4. Controle Motor e Estabilidade Profunda
A estabilização lombar depende da coordenação entre músculos profundos como:
-
transverso do abdome
-
multífidos
-
diafragma
-
assoalho pélvico
-
psoas
Hodges e Richardson (1996) demonstraram que indivíduos com dor lombar apresentam atraso na ativação do transverso do abdome, sugerindo que o problema não é apenas força, mas coordenação neuromuscular.
O mesmo princípio se aplica ao psoas:
não basta alongar ou fortalecer isoladamente — é necessário integrá-lo funcionalmente.
5. Implicações para o Ensino de Yoga
Em um cenário onde amplitudes extremas são valorizadas, é fundamental perguntar:
Estamos promovendo estabilidade antes de aprofundar mobilidade?
Se o psoas estiver:
-
encurtado → pode ser necessário liberar tensões excessivas
-
excessivamente alongado → pode ser necessário restaurar tônus e controle
O objetivo não é criar um músculo “mais solto” ou “mais forte”, mas um músculo funcionalmente equilibrado.
6. A Sabedoria Clássica: Sthira Sukham Asanam
O Yoga Sutra II.46 define asana como:
Sthira Sukham Asanam
Postura firme e confortável.
“Firme” implica sustentação.
“Confortável” implica ausência de esforço excessivo.
Essa definição está alinhada com a ciência contemporânea da estabilidade:
equilíbrio entre tensão suficiente para sustentar e suavidade suficiente para permitir adaptação.
Nem rigidez.
Nem frouxidão.
Mas organização.
Conclusão
O psoas não deve ser tratado como vilão a ser alongado, nem como músculo a ser fortalecido indiscriminadamente.
Ele é parte de um sistema de estabilidade profunda que depende de:
-
equilíbrio de tônus
-
coordenação neuromuscular
-
alinhamento estrutural
-
integração respiratória
Para instrutores de Yoga, isso significa orientar a prática para o centro — não para os extremos.
Flexibilidade é valiosa.
Mas estabilidade é fundamental.
ASSOCIADOS: vocês encontram um material complementar em sua área exclusiva.
A ALIANÇA LHE CONVIDA A SE APRIMORAR, SEMPRE!
Referências
Andersson, E. A., et al. (1995).

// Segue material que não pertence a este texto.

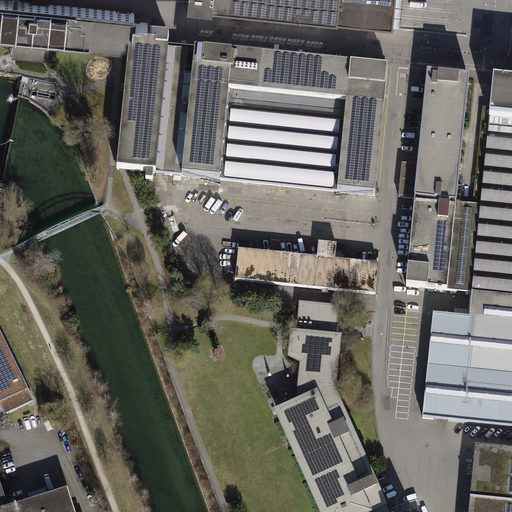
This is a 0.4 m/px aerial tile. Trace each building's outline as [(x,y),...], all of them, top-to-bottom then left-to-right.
[(119,160),(118,170),(125,171),(154,173),(183,176),(195,58),(187,57),(187,50),(168,48),(168,43),(169,37),(147,35),(148,23),(134,21),(135,13),(124,12),(0,0),(0,32),(121,44),(130,45),(119,160)] [(256,20),(336,28),(336,26),(338,0),(188,0),(188,13),(213,16),(256,20)] [(338,0),(336,26),(343,27),(364,29),(392,32),(393,23),(394,14),(395,3),(395,0),(338,0)] [(233,50),(168,43),(168,48),(187,50),(187,57),(195,58),(196,51),(233,55),(233,50)] [(183,176),(375,196),(388,71),(361,68),(233,55),(196,51),(195,58),(183,176)] [(448,77),(428,75),(428,76),(422,75),(421,86),(427,86),(419,164),(416,197),(415,199),(409,264),(407,281),(407,287),(472,294),(480,214),(472,213),(473,205),(456,204),(460,165),(463,137),(469,79),(448,77)] [(511,83),(494,82),(491,109),(483,108),(473,205),(472,213),(480,214),(472,294),(511,297),(511,83)] [(416,197),(419,164),(402,162),(399,196),(416,197)] [(318,258),(238,252),(236,285),(378,295),(380,264),(336,261),(337,245),(319,243),(318,258)] [(470,318),(433,315),(423,418),(439,420),(511,427),(511,297),(472,294),(470,318)] [(387,511),(333,392),(339,338),(334,338),(335,329),(337,309),(302,305),(299,327),(299,334),(294,334),(291,356),(303,363),(299,404),(279,413),(323,511),(387,511)] [(33,401),(0,333),(0,402),(1,402),(7,414),(33,401)] [(511,511),(511,452),(479,449),(472,511),(511,511)] [(0,511),(75,511),(68,490),(9,509),(0,482),(0,511)]
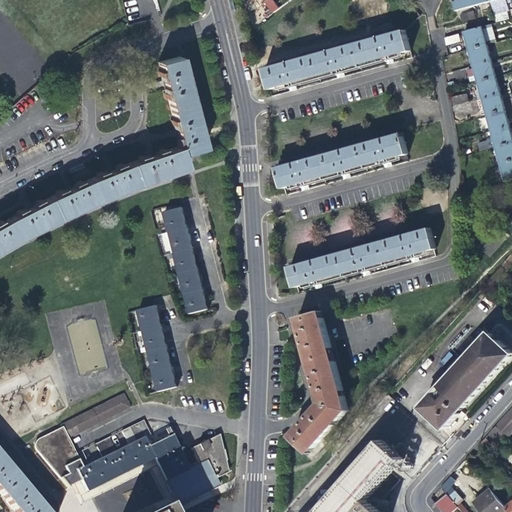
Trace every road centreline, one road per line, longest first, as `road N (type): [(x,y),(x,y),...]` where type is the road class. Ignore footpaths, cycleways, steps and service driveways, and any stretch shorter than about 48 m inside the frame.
road 1 (residential): [(245,112),(422,63),(436,72),(452,158)]
road 2 (residential): [(452,158),(453,253),(441,265),(286,306)]
road 3 (residential): [(452,158),(253,211)]
road 4 (residential): [(286,306),(309,400),(286,428),(257,427)]
road 5 (residential): [(425,511),(415,499),(511,389)]
road 6 (residential): [(88,146),(135,121),(133,51)]
road 7 (residential): [(88,146),(94,71),(133,51)]
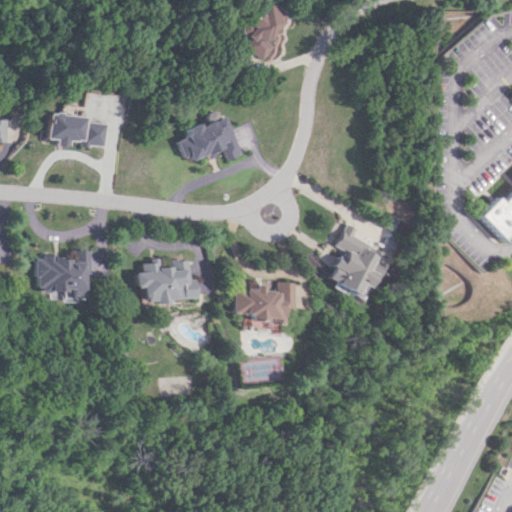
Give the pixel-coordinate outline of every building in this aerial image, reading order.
[(256,59),(267,45),(261,41),(282,15),(262,0),(258,0),(235,31),(245,39),(239,46),(256,59)] [(237,153),(213,107),(195,116),(197,120),(179,129),(182,135),(172,141),(183,162),(200,153),(202,157),(217,150),(222,160),(237,153)] [(100,146),(101,122),(79,121),(80,115),(41,113),(39,138),(50,138),(50,145),(62,146),(62,140),(75,141),(74,145),(100,146)] [(511,177),(510,178),(511,180),(511,184),(474,215),(493,239),(511,224),(511,177)] [(320,278),(349,293),(354,283),(362,287),(369,273),(374,276),(384,255),(348,236),(352,229),(341,223),(328,249),(334,252),(320,278)] [(87,249),(69,249),(69,256),(31,256),(30,287),(39,287),(39,291),(60,291),(60,300),(80,300),(80,279),(87,279),(87,249)] [(192,298),(192,278),(186,279),(186,259),(166,260),(166,265),(156,266),(156,258),(147,258),(147,262),(137,263),(137,272),(130,272),(131,287),(137,287),(138,303),(162,302),(162,298),(192,298)] [(228,285),(226,313),(242,314),(242,319),(267,321),(267,323),(277,324),(278,307),(287,308),(288,282),(271,281),(270,290),(259,290),(259,288),(228,285)] [(158,395),(187,395),(186,376),(157,377),(158,395)]
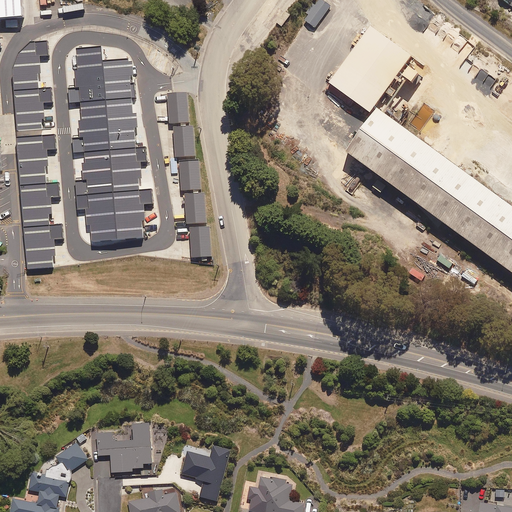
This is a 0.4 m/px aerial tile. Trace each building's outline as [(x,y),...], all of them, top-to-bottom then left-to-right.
[(0,0),(0,17),(24,16),(22,0),(0,0)] [(308,15),(304,20),(314,28),(331,6),(322,0),(318,0),(315,5),(313,3),(305,12),(308,15)] [(398,72),(411,82),(418,72),(404,62),(409,56),(369,27),(328,82),(369,112),(398,72)] [(31,38),(18,50),(13,65),(14,88),(38,86),(37,71),(41,71),(39,54),(48,53),(47,37),(31,38)] [(102,61),(100,47),(77,49),(79,71),(75,72),(77,88),(69,89),(70,102),(82,101),(84,121),(79,121),(80,138),(72,139),(73,152),(84,151),(85,162),(82,163),(83,180),(74,180),(76,211),(83,211),(85,229),(87,229),(88,245),(145,241),(144,224),(148,224),(147,207),(155,206),(154,186),(141,187),(140,181),(144,181),(142,163),(149,163),(148,145),(136,146),(135,128),(138,127),(137,114),(131,114),(130,97),(136,97),(135,82),(130,82),(129,76),(133,75),(132,62),(129,62),(129,59),(102,61)] [(50,85),(38,86),(14,88),(18,134),(42,132),(41,117),(44,117),(42,101),(51,101),(50,85)] [(170,122),(189,121),(188,92),(169,92),(170,122)] [(511,274),(511,206),(377,108),(345,151),(511,274)] [(176,157),(196,156),(194,125),(175,126),(176,157)] [(54,131),(42,132),(18,134),(21,182),(46,181),(45,164),(47,164),(46,147),(55,146),(54,131)] [(182,191),(202,189),(200,159),(180,161),(182,191)] [(380,192),(385,184),(376,177),(371,185),(380,192)] [(58,180),(46,181),(21,182),(24,223),(51,221),(50,212),(52,211),(51,196),(59,195),(58,180)] [(186,224),(207,223),(206,193),(185,193),(186,224)] [(61,221),(51,221),(24,223),(27,270),(54,268),(53,253),(56,253),(54,237),(62,236),(61,221)] [(193,259),(212,259),(210,226),(192,227),(193,259)] [(151,461),(149,420),(131,421),(132,433),(123,434),(123,438),(112,439),(112,430),(94,431),(94,439),(97,439),(98,454),(110,453),(111,471),(132,470),(131,467),(143,466),(143,462),(151,461)] [(87,438),(82,432),(75,437),(80,443),(87,438)] [(70,470),(88,458),(76,441),(58,454),(70,470)] [(217,499),(230,448),(213,444),(210,456),(187,450),(181,473),(204,479),(200,495),(217,499)] [(66,496),(69,481),(31,474),(28,488),(39,491),(37,503),(13,498),(10,511),(58,511),(60,507),(57,507),(59,494),(66,496)] [(302,511),(304,502),(289,499),(292,483),(286,482),(286,479),(271,476),(271,479),(260,477),(257,495),(252,495),(249,510),(260,511),(302,511)] [(163,494),(162,486),(149,488),(150,496),(129,500),(130,511),(180,511),(177,491),(163,494)] [(511,511),(511,505),(480,501),(478,511),(511,511)]
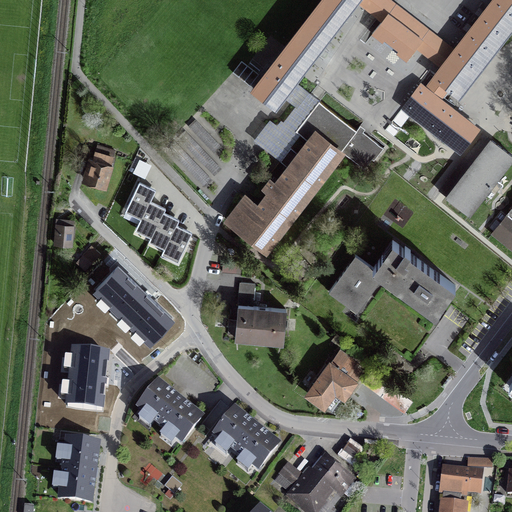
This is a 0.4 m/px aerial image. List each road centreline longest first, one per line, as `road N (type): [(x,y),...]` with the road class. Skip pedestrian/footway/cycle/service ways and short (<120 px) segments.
road 1 (unclassified): [(417,433),(296,423),(265,409),(216,356),(187,305)]
road 2 (unclassified): [(187,305),(71,197)]
road 3 (residential): [(511,321),(449,407),(445,436)]
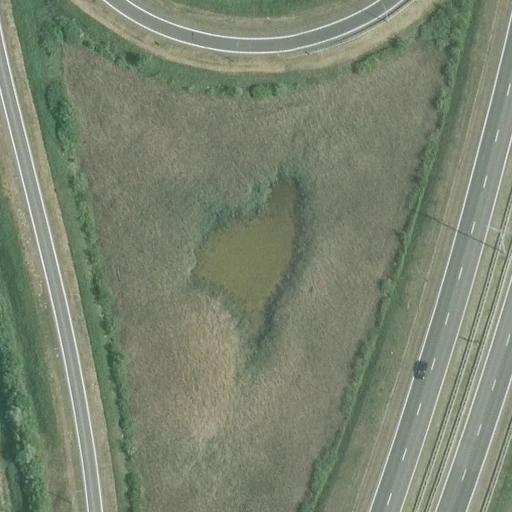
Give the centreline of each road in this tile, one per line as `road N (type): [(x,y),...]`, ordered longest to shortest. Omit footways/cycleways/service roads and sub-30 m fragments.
road 1 (trunk): [(0,61),(80,396),(94,511)]
road 2 (trunk): [(511,73),(453,297),(383,511)]
road 3 (trunk): [(394,0),(350,27),(249,48),(165,30),(111,0)]
road 4 (trunk): [(450,511),(511,325)]
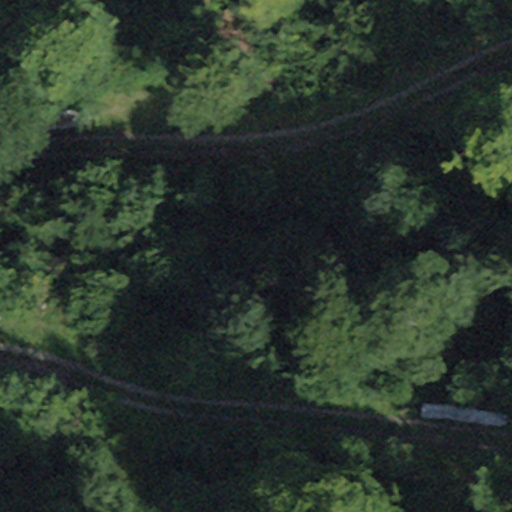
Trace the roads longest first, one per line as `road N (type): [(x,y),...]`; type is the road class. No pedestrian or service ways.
road 1 (track): [(511,50),(280,149),(164,121),(0,151)]
road 2 (track): [(0,340),(15,340),(152,419),(511,458)]
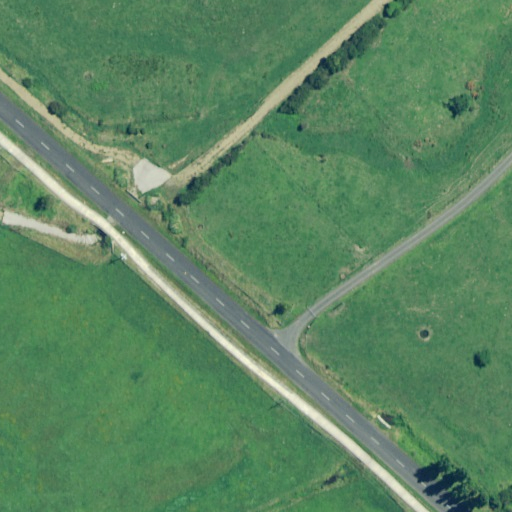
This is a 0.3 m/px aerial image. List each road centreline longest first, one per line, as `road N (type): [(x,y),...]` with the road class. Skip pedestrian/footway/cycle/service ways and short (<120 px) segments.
road 1 (unclassified): [(0,106),(455,511)]
road 2 (track): [(0,71),(86,145),(131,161),(150,181),(178,181),(384,0)]
road 3 (track): [(0,216),(91,241),(150,181)]
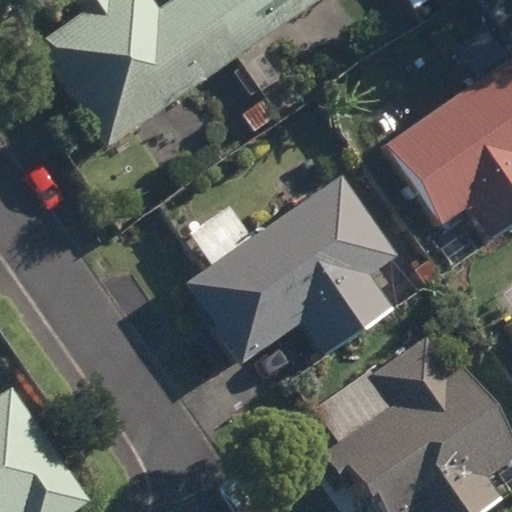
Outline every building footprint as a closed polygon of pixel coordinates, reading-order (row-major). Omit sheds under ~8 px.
[(237,67),(190,0),(189,0),(162,20),(148,0),(115,0),(110,4),(107,0),(100,0),(81,14),(86,20),(38,53),(108,156),(237,67)] [(190,0),(237,67),(334,0),(190,0)] [(406,0),(417,15),(438,0),(406,0)] [(443,57),(467,93),(501,68),(478,34),(443,57)] [(468,215),(491,249),(511,234),(511,68),(384,155),(439,235),(468,215)] [(258,106),(239,119),(250,134),(268,121),(258,106)] [(190,292),(245,372),(304,331),(328,366),(395,320),(385,306),(408,290),(393,269),(398,266),(343,187),(255,249),(231,213),(189,242),(213,277),(190,292)] [(497,511),(502,509),(487,487),(511,469),(511,446),(460,371),(449,378),(429,347),(376,383),(398,414),(322,466),(344,498),(357,489),(372,511),(497,511)] [(12,397),(0,405),(0,511),(90,511),(92,511),(12,397)]
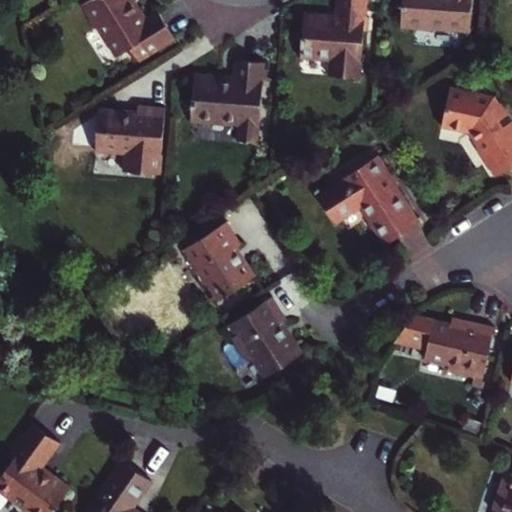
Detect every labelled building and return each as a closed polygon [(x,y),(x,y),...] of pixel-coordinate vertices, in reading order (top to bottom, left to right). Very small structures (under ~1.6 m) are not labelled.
[(85,0),(83,1),(97,25),(102,22),(120,53),(132,46),(140,58),(177,36),(160,9),(149,15),(143,6),(139,8),(133,0),(85,0)] [(143,6),(139,0),(133,0),(139,8),(143,6)] [(360,79),(365,31),(366,16),(367,0),(340,0),(339,15),(339,19),(329,18),(330,14),(306,12),(301,55),(331,58),(331,62),(330,76),(360,79)] [(404,0),(402,28),(432,32),(432,28),(471,31),(473,0),(404,0)] [(192,121),(241,125),(240,140),(260,142),(266,80),(267,70),(267,62),(237,60),(236,76),(235,80),(223,79),(223,75),(197,73),(192,121)] [(464,130),(492,176),(511,163),(511,123),(506,113),(503,115),(495,103),(492,98),(447,87),(438,124),(464,130)] [(100,104),(97,146),(127,148),(126,167),(161,170),(166,103),(140,100),(139,107),(100,104)] [(503,115),(506,113),(498,101),(495,103),(503,115)] [(363,207),(386,245),(419,224),(397,190),(387,174),(390,172),(380,156),(358,169),(356,166),(345,172),(347,176),(333,185),(318,194),(335,223),(363,207)] [(331,181),(333,185),(347,176),(345,172),(331,181)] [(390,172),(387,174),(397,190),(400,188),(390,172)] [(189,261),(203,283),(201,285),(212,302),(253,276),(236,249),(241,246),(226,222),(185,248),(192,259),(189,261)] [(192,259),(185,248),(182,249),(189,261),(192,259)] [(233,334),(230,336),(226,338),(242,363),(246,361),(249,359),(261,378),(297,355),(278,325),(281,323),(284,322),(269,297),(226,324),(233,334)] [(468,319),(466,326),(452,323),(409,312),(406,315),(396,324),(388,333),(427,343),(424,356),(448,361),(446,369),(473,375),(474,372),(474,368),(483,370),(494,325),(468,319)] [(452,323),(466,326),(468,319),(454,316),(452,323)] [(278,325),(297,355),(300,354),(281,323),(278,325)] [(233,334),(226,324),(223,326),(230,336),(233,334)] [(249,359),(246,361),(258,380),(261,378),(249,359)] [(35,412),(10,444),(17,449),(0,469),(0,483),(26,505),(23,509),(26,511),(49,511),(66,492),(43,474),(36,478),(23,467),(28,461),(54,428),(35,412)] [(28,461),(23,467),(36,478),(43,474),(28,461)] [(131,511),(126,508),(129,505),(147,480),(121,461),(97,495),(104,501),(99,508),(91,503),(84,511),(131,511)] [(511,511),(511,472),(502,469),(489,509),(498,511),(497,511),(511,511)] [(104,501),(97,495),(91,503),(99,508),(104,501)]
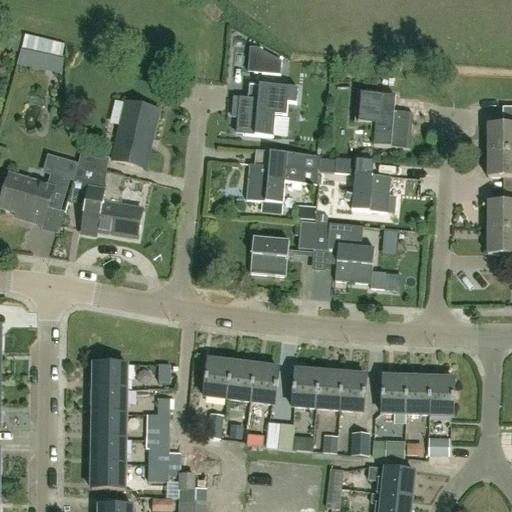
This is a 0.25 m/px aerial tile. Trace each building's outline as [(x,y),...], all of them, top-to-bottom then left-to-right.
[(62,59),(64,46),(25,36),(21,52),(17,67),(61,75),(64,59),(62,59)] [(282,63),(257,50),(250,49),(248,74),(281,77),(282,63)] [(273,140),(275,117),(286,118),(287,105),(296,106),(298,91),(258,87),(257,102),(240,101),(237,137),(273,140)] [(410,152),(413,116),(393,114),(394,100),(357,96),(355,125),(376,127),(374,149),(410,152)] [(146,170),(159,113),(126,105),(113,162),(146,170)] [(511,127),(488,127),(488,153),(511,153),(511,127)] [(511,153),(488,153),(488,180),(511,180),(511,153)] [(81,154),(78,166),(78,168),(79,168),(106,174),(109,161),(81,154)] [(318,160),(307,159),(279,156),(278,170),(250,167),(247,204),(283,207),(285,184),(315,187),(318,160)] [(9,178),(0,209),(26,217),(25,220),(44,226),(49,209),(60,213),(69,182),(73,183),(78,168),(78,166),(57,159),(48,189),(9,178)] [(336,161),(335,176),(355,178),(352,213),(388,216),(388,215),(394,216),(395,198),(390,198),(392,180),(373,179),(374,164),(364,164),(336,161)] [(75,181),(68,201),(83,203),(85,206),(81,232),(82,232),(85,236),(94,237),(97,234),(109,236),(138,241),(142,211),(120,208),(122,195),(116,194),(103,192),(106,174),(79,168),(75,181)] [(511,204),(488,204),(488,231),(511,230),(511,204)] [(301,225),(299,252),(314,253),(316,226),(301,225)] [(316,226),(314,253),(328,255),(337,256),(337,257),(337,261),(335,283),(371,286),(371,290),(384,291),(385,275),(372,274),(374,250),(361,249),(355,248),(357,229),(330,227),(316,226)] [(511,230),(488,231),(488,257),(511,257),(511,230)] [(286,279),(289,252),(289,244),(253,241),(250,276),(286,279)] [(23,341),(5,342),(5,362),(24,362),(23,341)] [(208,363),(204,399),(228,401),(232,366),(208,363)] [(94,366),(94,392),(127,392),(128,367),(94,366)] [(232,366),(228,401),(243,403),(251,404),(255,369),(232,366)] [(170,384),(171,367),(159,367),(158,384),(170,384)] [(255,369),(251,404),(275,407),(279,371),(255,369)] [(294,409),(316,411),(319,375),(294,374),(292,409),(294,409)] [(342,377),(319,375),(316,411),(339,412),(342,377)] [(366,379),(342,377),(339,412),(363,414),(366,379)] [(406,426),(406,416),(407,381),(383,380),(382,415),(394,416),(394,426),(406,426)] [(430,382),(407,381),(406,416),(429,417),(430,382)] [(454,382),(430,382),(429,417),(453,418),(454,382)] [(94,392),(93,416),(127,417),(127,392),(94,392)] [(158,401),(157,418),(170,418),(170,401),(158,401)] [(93,416),(93,441),(126,442),(127,417),(93,416)] [(221,442),(223,423),(224,418),(210,416),(207,440),(221,442)] [(169,443),(170,418),(157,418),(157,428),(147,428),(146,442),(169,443)] [(277,449),(280,428),(273,427),(268,427),(265,448),(277,449)] [(291,453),(294,428),(293,428),(282,427),(279,451),(291,453)] [(378,428),(378,454),(393,454),(394,428),(378,428)] [(352,436),(351,459),(369,459),(370,436),(352,436)] [(260,448),(261,439),(247,437),(246,446),(260,448)] [(324,438),(323,455),(336,456),(338,439),(324,438)] [(93,441),(92,466),(126,467),(126,442),(93,441)] [(428,459),(449,459),(449,446),(449,441),(428,441),(428,459)] [(169,468),(169,443),(146,442),(146,451),(149,452),(148,467),(169,468)] [(125,492),(126,467),(92,466),(92,491),(125,492)] [(168,477),(169,468),(148,467),(148,484),(167,485),(167,488),(173,488),(173,477),(168,477)] [(379,482),(377,496),(411,499),(414,473),(370,469),(368,481),(379,482)] [(330,471),(328,490),(341,492),(344,473),(330,471)] [(192,491),(193,478),(178,478),(178,491),(192,491)] [(336,511),(338,511),(341,492),(328,490),(325,511),(330,511),(336,511)] [(179,491),(179,503),(204,503),(205,491),(192,491),(179,491)] [(376,506),(375,511),(409,511),(411,499),(377,496),(377,497),(372,496),(371,506),(376,506)] [(178,511),(204,511),(204,503),(179,503),(178,511)]
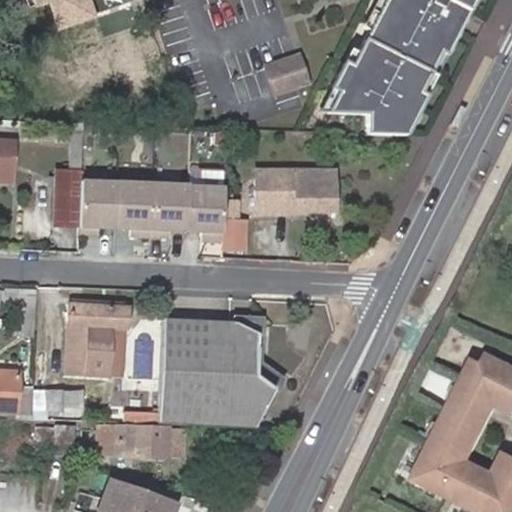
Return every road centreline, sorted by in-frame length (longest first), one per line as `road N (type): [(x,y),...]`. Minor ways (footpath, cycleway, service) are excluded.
road 1 (residential): [(0,269),(401,283)]
road 2 (secondary): [(401,283),(284,511)]
road 3 (secondary): [(511,67),(401,283)]
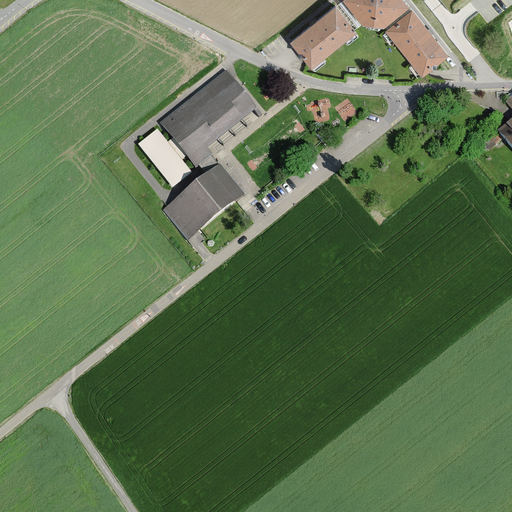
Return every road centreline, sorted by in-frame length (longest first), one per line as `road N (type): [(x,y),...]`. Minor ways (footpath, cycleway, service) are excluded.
road 1 (residential): [(408,89),(397,112),(50,395)]
road 2 (unclassified): [(130,0),(308,81),(408,89)]
road 3 (residential): [(132,511),(50,395)]
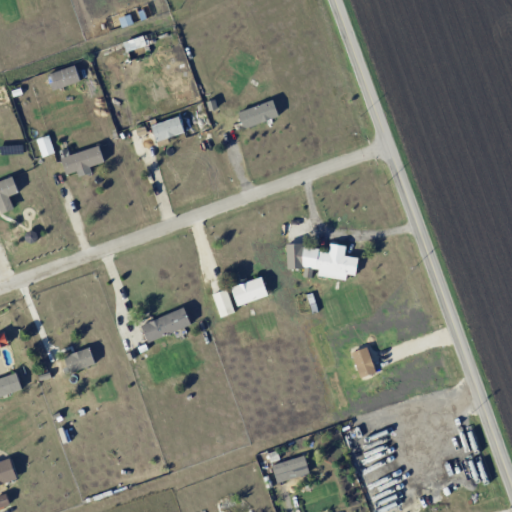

Intramuscular EMG from the psoas major muscle. Spine.
Hodges, P. W., & Richardson, C. A. (1996). Inefficient muscular stabilization of the lumbar spine associated with low back pain. Spine.
McArdle, W., Katch, F., & Katch, V. (2015). Exercise Physiology: Nutrition, Energy, and Human Performance.
Santaguida, P. L., & McGill, S. M. (1995). The psoas major muscle: a three-dimensional geometric study. Journal of Biomechanics.
Standring, S. (2020). Gray’s Anatomy: The Anatomical Basis of Clinical Practice.